7. Tennis/Golf Ball Rolls
- With a tennis or golf ball under your flat foot, roll it, focusing on the arch.
- Do this for 2–3 minutes.
8. Calf Raises
- While standing, lift your heels up with your body.
- Hold the position for 7 seconds then down.
- Do this for 2-3 sets
9. Towel Curls
- Sit on a chair with a towel spread across your feet
- Using your toes, scrunch the towel as much as you can
- Do this for 5 mins.
10. Low Back Tightness
Low back tightness is a common result of bad postural habits of everyday activities like hunching forward while attending to your garden, slouching on your office chair, or lifting heavy objects by bending your back.
11. Windshield Wipers
- Lie on your back & bend your knees.
- Slowly drop your knees down on your right side.
- Return to starting position
- Continue for 1 minute. Do this on the other side as well.
12. Cat Camel
- Begin in a four-point position, with your hands underneath your shoulders and your knees underneath your hips.
- Contract your abdominal area.
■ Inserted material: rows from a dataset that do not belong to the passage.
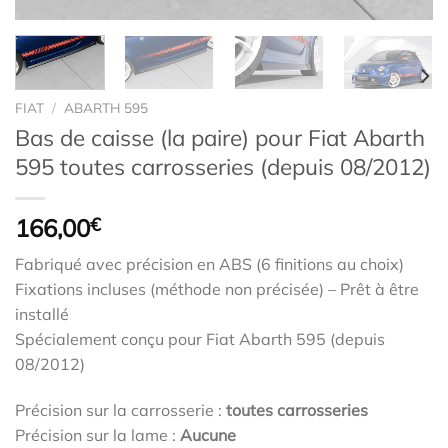
FIAT
/
ABARTH 595
Bas de caisse (la paire) pour Fiat Abarth
595 toutes carrosseries (depuis 08/2012)
166,00
€
Fabriqué avec précision en ABS (6 finitions au choix)
Fixations incluses (méthode non précisée) – Prêt à être
installé
Spécialement conçu pour Fiat Abarth 595 (depuis
08/2012)
Précision sur la carrosserie :
toutes carrosseries
Précision sur la lame :
Aucune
Round out your mid back slowly and drop your head toward the floor.
- Then, alternate by bringing the head up and arching your midback. Repeat the movement, alternating directions.
- Start with one set of 5 repetitions.
13. Child’s Pose
- Kneel on the ground. Sit your butt on your heels with the tops of your feet flat on the ground.
- You can put a foam roller between your calves and butt if that’s an uncomfortable position.
- Keep your butt back and reach your arms forward, folding over with your upper body. Reach your arms as far forward as possible with your elbows straight.
- Lower your forehead toward the ground and allow your lower back to round, stretching your quadratus lumborum muscles.
Maintaining a good posture provides many health benefits including the prevention of conditions such as back pain, spinal injuries, disc degeneration, muscle strain, and more. Regular exercise and stretches help in improving posture.